● What is being asked
Everything in the entries except the pictures must be repeated exactly.

== Segment start ==

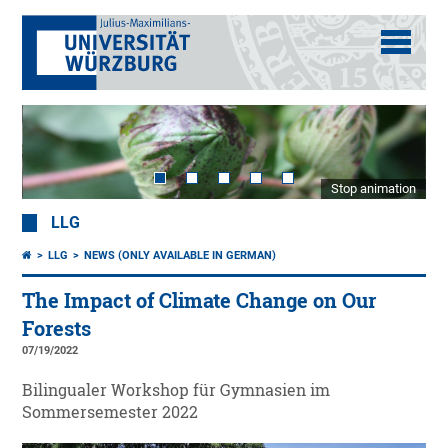
Stop animation
LLG
LLG
NEWS (ONLY AVAILABLE IN GERMAN)
The Impact of Climate Change on Our
Forests
07/19/2022
Bilingualer Workshop für Gymnasien im
Sommersemester 2022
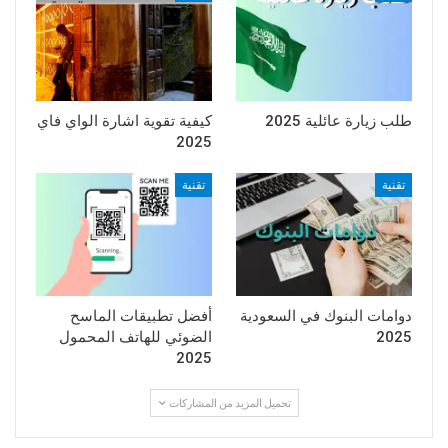
طلب زيارة عائلية 2025
كيفية تقوية اشارة الواي فاي
2025
تقنية
تقنية
دوامات البنوك في السعودية
أفضل تطبيقات الماسح
2025
الضوئي للهاتف المحمول
2025
تحميل المزيد من المشاركات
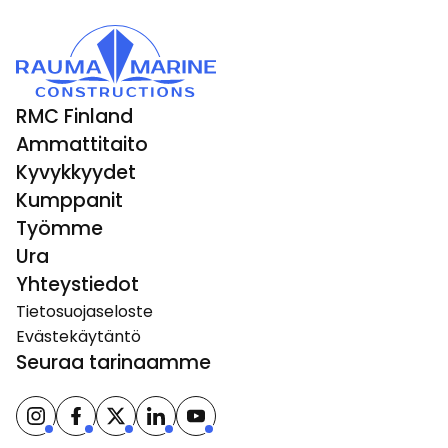
RMC Finland
Ammattitaito
Kyvykkyydet
Kumppanit
Työmme
Ura
Yhteystiedot
Tietosuojaseloste
Evästekäytäntö
Seuraa tarinaamme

== Segment end ==

● Solution to the exercise
Stop animation
LLG
LLG
NEWS (ONLY AVAILABLE IN GERMAN)
The Impact of Climate Change on Our
Forests
07/19/2022
Bilingualer Workshop für Gymnasien im
Sommersemester 2022
طلب زيارة عائلية 2025
كيفية تقوية اشارة الواي فاي
2025
تقنية
تقنية
دوامات البنوك في السعودية
أفضل تطبيقات الماسح
2025
الضوئي للهاتف المحمول
2025
تحميل المزيد من المشاركات
RMC Finland
Ammattitaito
Kyvykkyydet
Kumppanit
Työmme
Ura
Yhteystiedot
Tietosuojaseloste
Evästekäytäntö
Seuraa tarinaamme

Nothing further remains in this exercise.